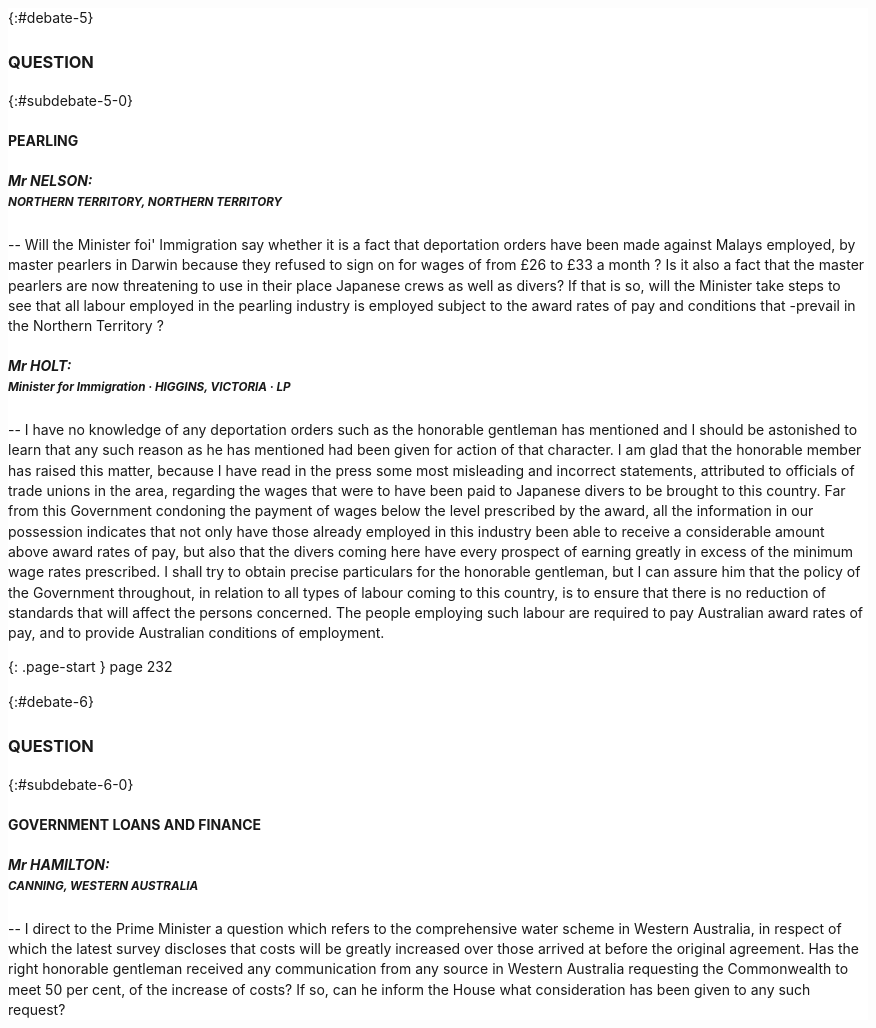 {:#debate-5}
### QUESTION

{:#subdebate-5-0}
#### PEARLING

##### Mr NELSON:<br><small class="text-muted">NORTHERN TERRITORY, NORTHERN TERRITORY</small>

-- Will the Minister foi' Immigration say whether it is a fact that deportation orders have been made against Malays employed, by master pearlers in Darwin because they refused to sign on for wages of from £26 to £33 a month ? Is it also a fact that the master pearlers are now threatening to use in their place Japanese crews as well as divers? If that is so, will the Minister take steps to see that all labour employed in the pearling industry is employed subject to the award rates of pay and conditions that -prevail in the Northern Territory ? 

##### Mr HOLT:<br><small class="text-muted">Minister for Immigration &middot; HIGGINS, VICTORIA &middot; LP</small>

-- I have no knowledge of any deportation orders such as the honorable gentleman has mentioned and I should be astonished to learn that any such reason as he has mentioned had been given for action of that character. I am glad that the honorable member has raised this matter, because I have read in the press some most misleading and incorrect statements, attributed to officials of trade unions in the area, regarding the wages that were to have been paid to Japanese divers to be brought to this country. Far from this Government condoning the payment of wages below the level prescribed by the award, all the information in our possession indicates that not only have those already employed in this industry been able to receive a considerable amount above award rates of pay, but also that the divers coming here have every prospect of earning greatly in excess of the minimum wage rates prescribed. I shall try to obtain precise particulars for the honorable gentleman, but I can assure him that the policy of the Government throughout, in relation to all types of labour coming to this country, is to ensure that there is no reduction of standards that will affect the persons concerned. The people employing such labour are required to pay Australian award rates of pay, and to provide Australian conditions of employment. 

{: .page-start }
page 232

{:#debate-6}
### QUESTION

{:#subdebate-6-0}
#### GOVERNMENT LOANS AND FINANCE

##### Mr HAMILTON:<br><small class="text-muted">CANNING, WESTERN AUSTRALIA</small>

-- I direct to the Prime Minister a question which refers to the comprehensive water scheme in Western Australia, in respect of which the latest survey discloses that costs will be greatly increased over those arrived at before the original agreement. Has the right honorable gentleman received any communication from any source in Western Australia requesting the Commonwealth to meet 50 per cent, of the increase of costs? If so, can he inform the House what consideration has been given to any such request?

--*--

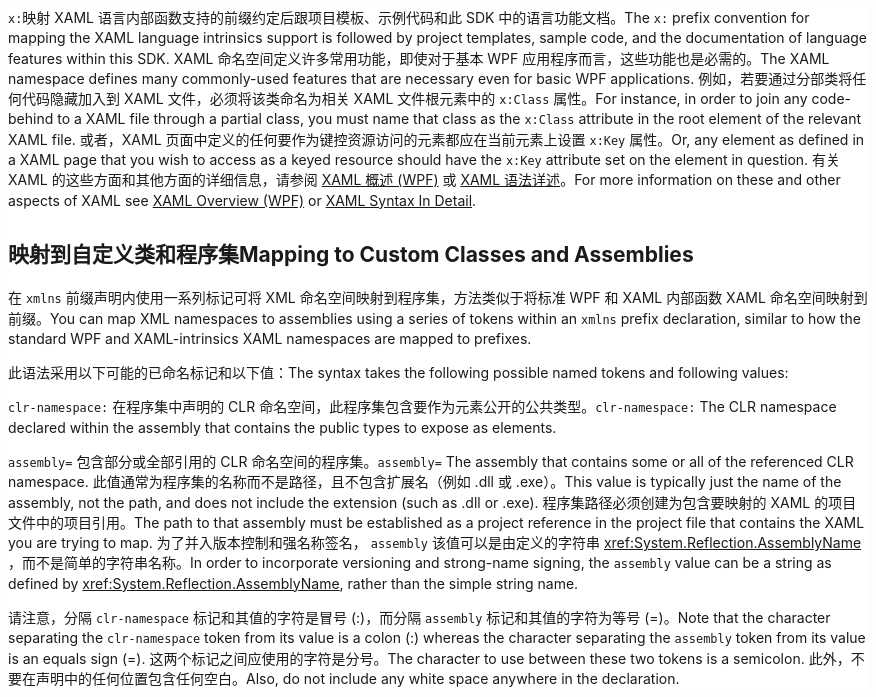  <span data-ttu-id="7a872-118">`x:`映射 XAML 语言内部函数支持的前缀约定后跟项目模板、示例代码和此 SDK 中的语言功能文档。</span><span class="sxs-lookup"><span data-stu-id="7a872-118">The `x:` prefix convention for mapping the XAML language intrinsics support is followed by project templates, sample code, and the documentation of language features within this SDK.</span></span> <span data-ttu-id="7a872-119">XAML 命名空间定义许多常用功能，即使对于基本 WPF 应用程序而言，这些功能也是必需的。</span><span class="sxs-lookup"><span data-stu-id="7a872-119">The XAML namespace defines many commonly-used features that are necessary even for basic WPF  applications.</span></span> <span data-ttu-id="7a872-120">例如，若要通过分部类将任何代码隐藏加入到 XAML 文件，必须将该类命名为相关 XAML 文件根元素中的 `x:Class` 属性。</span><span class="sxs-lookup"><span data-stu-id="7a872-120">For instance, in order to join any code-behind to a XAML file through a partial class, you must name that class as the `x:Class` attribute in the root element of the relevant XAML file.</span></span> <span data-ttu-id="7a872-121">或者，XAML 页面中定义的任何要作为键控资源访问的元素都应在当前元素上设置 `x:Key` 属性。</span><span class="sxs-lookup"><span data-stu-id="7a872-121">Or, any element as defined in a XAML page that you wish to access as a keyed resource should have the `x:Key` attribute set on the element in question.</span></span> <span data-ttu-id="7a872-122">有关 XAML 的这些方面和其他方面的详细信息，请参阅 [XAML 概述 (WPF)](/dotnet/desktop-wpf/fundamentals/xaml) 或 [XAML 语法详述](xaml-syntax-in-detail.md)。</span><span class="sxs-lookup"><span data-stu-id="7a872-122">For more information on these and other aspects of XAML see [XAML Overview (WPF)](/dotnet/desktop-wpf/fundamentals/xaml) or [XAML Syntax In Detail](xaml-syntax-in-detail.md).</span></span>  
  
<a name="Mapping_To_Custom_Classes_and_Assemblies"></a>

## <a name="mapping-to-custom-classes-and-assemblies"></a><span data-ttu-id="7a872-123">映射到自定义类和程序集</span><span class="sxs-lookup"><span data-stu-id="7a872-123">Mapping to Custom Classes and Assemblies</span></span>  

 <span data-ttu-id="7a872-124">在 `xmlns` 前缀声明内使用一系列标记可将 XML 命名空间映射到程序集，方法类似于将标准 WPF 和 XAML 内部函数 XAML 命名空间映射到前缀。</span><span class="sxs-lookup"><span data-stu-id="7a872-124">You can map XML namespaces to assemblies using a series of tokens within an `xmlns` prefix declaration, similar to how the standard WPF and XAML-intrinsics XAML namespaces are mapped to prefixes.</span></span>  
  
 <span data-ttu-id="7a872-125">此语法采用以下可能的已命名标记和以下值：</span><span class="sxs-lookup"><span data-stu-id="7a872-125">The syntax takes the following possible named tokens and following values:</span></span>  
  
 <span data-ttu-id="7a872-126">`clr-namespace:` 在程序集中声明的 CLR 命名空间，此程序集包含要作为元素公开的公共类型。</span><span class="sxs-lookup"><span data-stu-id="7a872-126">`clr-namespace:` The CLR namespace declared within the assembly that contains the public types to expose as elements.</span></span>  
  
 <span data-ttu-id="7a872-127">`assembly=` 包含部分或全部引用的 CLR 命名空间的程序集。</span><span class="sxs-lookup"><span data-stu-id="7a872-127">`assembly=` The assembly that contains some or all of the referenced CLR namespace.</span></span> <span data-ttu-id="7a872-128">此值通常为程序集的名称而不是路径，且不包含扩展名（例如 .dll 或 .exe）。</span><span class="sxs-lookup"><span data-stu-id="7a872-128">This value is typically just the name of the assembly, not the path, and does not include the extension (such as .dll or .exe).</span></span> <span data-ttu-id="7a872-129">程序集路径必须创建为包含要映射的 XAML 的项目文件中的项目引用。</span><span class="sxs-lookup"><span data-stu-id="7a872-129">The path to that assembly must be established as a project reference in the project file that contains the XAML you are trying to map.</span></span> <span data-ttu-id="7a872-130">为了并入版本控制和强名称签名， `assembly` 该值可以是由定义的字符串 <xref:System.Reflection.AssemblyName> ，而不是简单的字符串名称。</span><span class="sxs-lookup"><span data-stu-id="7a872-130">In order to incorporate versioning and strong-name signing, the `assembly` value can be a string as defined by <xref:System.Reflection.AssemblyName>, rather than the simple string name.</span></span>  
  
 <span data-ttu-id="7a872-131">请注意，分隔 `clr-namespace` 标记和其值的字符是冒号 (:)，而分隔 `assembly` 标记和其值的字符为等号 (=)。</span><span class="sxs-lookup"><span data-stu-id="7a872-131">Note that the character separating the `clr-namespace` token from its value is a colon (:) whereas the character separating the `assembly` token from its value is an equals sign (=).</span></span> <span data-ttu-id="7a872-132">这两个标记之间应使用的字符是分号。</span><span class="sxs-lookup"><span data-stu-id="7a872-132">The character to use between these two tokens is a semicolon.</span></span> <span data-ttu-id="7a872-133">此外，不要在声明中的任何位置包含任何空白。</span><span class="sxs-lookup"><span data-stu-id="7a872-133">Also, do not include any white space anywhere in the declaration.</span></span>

--*--

Exercise directions » A single number is the whole answer: the tally of lines above that contain "muted".

Exercise solution » 3